──────── Texte support
Le notaire qui avait mis aux enchères un manuscrit de Chateaubriand condamné

Mis à jour le 01/02/2018 à 15H31, publié le 01/02/2018 à 15H25
Chateaubriand par par Girodet-Trioson (détail)

Chateaubriand par par Girodet-Trioson (détail)

© NAMUR-LALANCE/SIPA

La Cour de cassation a définitivement condamné jeudi à 25.000 euros d'amende un notaire qui avait voulu vendre aux enchères la seule copie complète du manuscrit des "Mémoires d'outre-tombe" de Chateaubriand, en rejetant son pourvoi.

En vertu de cet arrêt rendu mercredi, la condamnation du notaire pour abus de confiance aggravé, prononcée en première instance puis en appel, est définitivement validée.

Une vieille histoire

Les racines de cette affaire remontent au milieu du XIXe siècle. En 1836, après des revers de fortune, François-René de Chateaubriand avait cédé à ses éditeurs, Delloye et Sala, les droits pour la publication posthume de ses "Mémoires" contre 156.000 francs et une rente viagère mensuelle de 12.000 francs.
────────────────
■ Mise en application
• 1. Répondez aux questions suivantes à partir de l'article sur le notaire et le manuscrit de Chateaubriand :
(a) À quel montant s'élève l'amende infligée au notaire ?
(b) Pour quelle infraction le notaire a-t-il été condamné ?
(c) En quelle année Chateaubriand a-t-il cédé à ses éditeurs les droits de publication posthume de ses « Mémoires » ?
• 2. Relevez dans l'article sur le notaire et le manuscrit de Chateaubriand le passage allant de « Le notaire qui » à « est définitivement validée. ».
──────── Données fournies
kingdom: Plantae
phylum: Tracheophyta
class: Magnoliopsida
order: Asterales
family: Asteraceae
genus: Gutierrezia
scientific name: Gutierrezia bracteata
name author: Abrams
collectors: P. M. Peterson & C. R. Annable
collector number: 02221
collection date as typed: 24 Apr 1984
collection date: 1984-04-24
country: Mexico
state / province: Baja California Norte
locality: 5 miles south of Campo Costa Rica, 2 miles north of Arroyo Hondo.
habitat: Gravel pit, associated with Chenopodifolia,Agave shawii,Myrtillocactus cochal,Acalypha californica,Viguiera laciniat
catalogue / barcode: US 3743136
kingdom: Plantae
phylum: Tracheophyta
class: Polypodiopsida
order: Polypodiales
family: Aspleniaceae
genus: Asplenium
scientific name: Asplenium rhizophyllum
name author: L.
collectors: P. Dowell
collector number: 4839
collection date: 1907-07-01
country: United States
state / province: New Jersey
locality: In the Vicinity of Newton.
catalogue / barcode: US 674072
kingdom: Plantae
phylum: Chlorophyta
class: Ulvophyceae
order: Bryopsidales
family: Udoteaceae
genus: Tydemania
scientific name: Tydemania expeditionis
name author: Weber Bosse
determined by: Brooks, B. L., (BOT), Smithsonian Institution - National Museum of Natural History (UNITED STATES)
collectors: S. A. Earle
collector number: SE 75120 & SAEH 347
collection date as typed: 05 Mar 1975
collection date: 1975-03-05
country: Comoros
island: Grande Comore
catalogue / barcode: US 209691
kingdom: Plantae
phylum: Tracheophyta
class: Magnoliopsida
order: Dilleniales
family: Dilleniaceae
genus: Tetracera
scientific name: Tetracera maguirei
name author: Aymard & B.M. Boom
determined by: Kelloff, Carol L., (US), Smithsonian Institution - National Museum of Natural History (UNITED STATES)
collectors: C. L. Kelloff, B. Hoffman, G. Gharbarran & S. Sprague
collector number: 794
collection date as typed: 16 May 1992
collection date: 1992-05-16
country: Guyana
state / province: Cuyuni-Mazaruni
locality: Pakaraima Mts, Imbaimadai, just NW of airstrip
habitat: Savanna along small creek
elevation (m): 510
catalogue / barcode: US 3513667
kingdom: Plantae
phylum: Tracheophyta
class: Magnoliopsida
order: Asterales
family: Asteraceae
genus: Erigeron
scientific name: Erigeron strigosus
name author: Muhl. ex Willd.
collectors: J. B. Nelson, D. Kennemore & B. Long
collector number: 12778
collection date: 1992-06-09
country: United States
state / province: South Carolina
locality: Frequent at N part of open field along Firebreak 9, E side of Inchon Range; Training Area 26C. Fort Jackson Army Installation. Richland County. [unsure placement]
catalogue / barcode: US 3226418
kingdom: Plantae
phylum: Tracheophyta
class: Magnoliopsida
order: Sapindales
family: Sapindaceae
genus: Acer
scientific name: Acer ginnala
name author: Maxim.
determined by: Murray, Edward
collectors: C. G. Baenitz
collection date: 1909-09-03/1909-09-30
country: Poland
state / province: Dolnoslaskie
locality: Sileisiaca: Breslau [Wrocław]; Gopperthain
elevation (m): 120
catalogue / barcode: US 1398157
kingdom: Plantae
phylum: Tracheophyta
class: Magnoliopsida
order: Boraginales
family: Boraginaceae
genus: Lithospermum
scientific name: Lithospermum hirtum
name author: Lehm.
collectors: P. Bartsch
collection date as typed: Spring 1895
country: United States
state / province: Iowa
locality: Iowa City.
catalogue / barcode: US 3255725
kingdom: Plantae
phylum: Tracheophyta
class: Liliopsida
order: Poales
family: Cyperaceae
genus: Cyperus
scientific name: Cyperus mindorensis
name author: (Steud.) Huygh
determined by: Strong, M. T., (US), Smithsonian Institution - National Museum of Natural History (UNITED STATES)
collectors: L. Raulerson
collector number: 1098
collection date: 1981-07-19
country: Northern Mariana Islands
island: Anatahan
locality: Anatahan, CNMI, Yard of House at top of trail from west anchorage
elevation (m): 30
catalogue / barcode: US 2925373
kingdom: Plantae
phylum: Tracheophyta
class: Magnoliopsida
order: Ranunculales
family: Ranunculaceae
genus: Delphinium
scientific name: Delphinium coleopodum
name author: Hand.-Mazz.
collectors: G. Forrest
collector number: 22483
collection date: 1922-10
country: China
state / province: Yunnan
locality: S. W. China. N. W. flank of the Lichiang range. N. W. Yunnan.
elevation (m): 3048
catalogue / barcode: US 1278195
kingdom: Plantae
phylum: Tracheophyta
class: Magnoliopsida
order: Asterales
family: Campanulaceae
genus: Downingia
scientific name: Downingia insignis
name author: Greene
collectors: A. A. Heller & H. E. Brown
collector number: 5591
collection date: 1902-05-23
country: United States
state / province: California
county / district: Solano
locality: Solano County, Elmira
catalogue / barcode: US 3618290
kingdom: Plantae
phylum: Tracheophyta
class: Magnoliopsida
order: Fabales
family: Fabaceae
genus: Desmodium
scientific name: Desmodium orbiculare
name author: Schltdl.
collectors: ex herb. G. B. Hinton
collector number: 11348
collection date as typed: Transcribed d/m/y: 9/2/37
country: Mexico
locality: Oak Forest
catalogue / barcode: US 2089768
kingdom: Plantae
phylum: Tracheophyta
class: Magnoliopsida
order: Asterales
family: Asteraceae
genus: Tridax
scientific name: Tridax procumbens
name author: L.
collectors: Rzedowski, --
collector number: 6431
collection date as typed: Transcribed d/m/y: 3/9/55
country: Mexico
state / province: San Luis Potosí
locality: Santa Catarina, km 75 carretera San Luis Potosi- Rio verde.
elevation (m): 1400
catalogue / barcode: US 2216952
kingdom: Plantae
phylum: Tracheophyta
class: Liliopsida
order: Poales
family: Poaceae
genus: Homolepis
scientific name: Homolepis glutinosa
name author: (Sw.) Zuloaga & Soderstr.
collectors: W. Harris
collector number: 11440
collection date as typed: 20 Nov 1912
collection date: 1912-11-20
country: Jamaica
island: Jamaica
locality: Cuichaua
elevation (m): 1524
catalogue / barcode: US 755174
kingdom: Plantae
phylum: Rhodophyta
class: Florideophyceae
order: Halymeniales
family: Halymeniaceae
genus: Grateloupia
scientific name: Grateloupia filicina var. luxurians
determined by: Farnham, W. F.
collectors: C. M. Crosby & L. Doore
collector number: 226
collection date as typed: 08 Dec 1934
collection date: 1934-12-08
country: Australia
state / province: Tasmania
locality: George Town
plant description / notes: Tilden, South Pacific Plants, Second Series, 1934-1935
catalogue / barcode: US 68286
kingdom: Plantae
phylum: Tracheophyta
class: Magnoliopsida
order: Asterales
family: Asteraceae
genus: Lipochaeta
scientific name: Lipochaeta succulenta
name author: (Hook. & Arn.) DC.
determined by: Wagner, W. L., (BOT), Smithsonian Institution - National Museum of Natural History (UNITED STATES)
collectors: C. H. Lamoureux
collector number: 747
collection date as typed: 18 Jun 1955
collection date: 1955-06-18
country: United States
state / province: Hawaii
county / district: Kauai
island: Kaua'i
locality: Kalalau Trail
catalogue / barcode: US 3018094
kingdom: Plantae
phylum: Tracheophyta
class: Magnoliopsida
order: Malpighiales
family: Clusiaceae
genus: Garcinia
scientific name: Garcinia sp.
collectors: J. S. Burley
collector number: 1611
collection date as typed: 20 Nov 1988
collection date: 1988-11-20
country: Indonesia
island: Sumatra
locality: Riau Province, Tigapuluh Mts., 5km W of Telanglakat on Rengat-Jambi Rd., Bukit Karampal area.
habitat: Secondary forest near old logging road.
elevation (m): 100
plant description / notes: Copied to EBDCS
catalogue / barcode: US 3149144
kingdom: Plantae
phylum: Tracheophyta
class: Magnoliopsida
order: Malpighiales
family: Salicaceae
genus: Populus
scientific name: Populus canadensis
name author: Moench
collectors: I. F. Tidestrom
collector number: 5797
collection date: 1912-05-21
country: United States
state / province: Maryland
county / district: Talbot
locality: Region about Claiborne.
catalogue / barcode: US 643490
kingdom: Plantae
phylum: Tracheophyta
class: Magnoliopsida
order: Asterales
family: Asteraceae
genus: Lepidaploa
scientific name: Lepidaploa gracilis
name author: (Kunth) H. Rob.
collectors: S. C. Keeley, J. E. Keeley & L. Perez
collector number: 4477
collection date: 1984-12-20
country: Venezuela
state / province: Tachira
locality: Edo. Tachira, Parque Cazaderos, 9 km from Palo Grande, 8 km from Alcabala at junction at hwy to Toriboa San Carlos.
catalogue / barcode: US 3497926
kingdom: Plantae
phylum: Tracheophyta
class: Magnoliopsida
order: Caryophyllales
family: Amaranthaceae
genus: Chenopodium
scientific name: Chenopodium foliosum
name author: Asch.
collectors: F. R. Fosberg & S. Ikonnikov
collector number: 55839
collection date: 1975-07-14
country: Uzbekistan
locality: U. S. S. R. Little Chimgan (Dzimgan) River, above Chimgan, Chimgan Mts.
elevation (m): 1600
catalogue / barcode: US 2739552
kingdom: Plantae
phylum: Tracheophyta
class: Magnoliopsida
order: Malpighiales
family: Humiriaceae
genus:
────────────────
■ Réponses par numéro
• 1.
(a) 25.000 euros.
(b) Abus de confiance aggravé.
(c) En 1836.

• 2.
Le notaire qui avait mis aux enchères un manuscrit de Chateaubriand condamné

Mis à jour le 01/02/2018 à 15H31, publié le 01/02/2018 à 15H25
Chateaubriand par par Girodet-Trioson (détail)

Chateaubriand par par Girodet-Trioson (détail)

© NAMUR-LALANCE/SIPA

La Cour de cassation a définitivement condamné jeudi à 25.000 euros d'amende un notaire qui avait voulu vendre aux enchères la seule copie complète du manuscrit des "Mémoires d'outre-tombe" de Chateaubriand, en rejetant son pourvoi.

En vertu de cet arrêt rendu mercredi, la condamnation du notaire pour abus de confiance aggravé, prononcée en première instance puis en appel, est définitivement validée.